By the Blouin News Science & Health staff

Google improves medical facts search tool

by in Medicine.

Adam Berry/Getty Images

Adam Berry/Getty Images

In October 2014, Google revealed that it was working on a tool to mitigate cyberchondria, or the term used to describe a condition of anxiety borne from researching and reading online information pertaining to one’s health symptoms. Anyone who has ever used a search engine to ascertain an ailment based on a symptom has likely come across opinion articles or other information purporting to be fact that misleads the user. Now, Google has released an improved tool to its search engine that will present the user with a more fact-based answer to a medical question.

The company blog states that upon requesting information, the user will receive answers from the Knowledge Graph, and that Google has collaborated with doctors to ensure accuracy of health-related information:

We worked with a team of medical doctors (led by our own Dr. Kapil Parakh, M.D., MPH, Ph.D.) to carefully compile, curate, and review this information. All of the gathered facts represent real-life clinical knowledge from these doctors and high-quality medical sources across the web, and the information has been checked by medical doctors at Google and the Mayo Clinic for accuracy.
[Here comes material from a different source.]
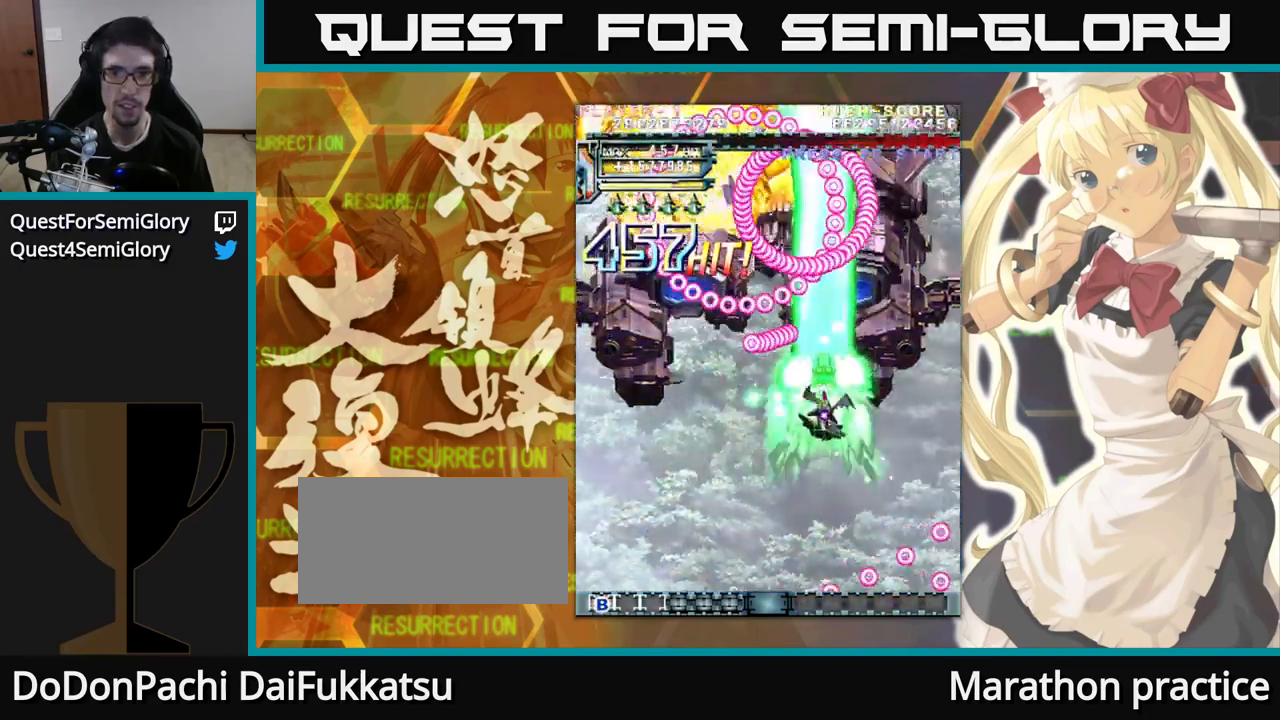
{"buttons": [], "left_stick": "up", "events": [[67, "left_stick", "up-left"], [467, "left_stick", "up"]]}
When Google first revealed its interest in improving accuracy of medical answers for users, the company also mentioned that it has partnered with medical groups such as Scripps Health and One Medical, which will make their doctors available for this service.

This is also not the first move of Google into the healthcare space: it unveiled several other partnerships with medical groups last year, its project to develop the glucose-reading contact lens, and its general integration of medicine and online-based services as it becomes a bigger part of the mobile health technology scene. Additionally, Google Ventures has been a big proponent of investigations into how technologies like big data can aid research on cancer and other public health problems. As such a huge search engine aims at improving user tools to attain accurate medical information, perhaps other search engines will fall in line.